__ASSIGNMENT__: For every line in the records below that contains the word "from", add one to a count, and report only that count.

__Scene geometry reasoning data__:
──────────────────────────────
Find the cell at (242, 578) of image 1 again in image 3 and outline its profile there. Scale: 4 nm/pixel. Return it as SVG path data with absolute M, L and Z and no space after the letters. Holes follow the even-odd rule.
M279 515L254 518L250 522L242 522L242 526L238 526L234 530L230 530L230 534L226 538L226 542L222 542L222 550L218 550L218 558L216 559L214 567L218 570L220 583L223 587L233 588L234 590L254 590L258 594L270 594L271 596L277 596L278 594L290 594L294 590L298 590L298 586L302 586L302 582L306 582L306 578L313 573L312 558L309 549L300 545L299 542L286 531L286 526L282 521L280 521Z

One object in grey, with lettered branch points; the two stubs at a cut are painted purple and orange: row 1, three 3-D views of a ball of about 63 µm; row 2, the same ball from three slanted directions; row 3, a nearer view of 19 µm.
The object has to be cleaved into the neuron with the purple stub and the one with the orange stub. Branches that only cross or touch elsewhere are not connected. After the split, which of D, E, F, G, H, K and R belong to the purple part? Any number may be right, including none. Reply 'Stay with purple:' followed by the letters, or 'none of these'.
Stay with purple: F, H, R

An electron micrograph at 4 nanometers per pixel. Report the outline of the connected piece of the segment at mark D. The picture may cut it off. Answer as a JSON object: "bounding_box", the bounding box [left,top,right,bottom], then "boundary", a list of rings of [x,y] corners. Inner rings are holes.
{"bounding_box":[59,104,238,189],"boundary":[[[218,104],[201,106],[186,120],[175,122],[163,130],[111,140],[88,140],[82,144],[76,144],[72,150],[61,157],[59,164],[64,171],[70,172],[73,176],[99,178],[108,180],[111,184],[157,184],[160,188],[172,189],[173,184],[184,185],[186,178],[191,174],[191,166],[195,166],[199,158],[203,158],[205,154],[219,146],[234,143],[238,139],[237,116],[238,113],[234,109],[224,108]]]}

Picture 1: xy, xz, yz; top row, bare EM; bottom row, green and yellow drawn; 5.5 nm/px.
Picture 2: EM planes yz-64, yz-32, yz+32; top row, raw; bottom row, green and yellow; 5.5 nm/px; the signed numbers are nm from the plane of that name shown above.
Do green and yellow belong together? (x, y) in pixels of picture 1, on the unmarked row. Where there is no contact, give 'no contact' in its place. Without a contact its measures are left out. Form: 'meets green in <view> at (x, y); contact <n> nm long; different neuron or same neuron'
──────────────────────────────
__SOLVED PROBLEM__: 2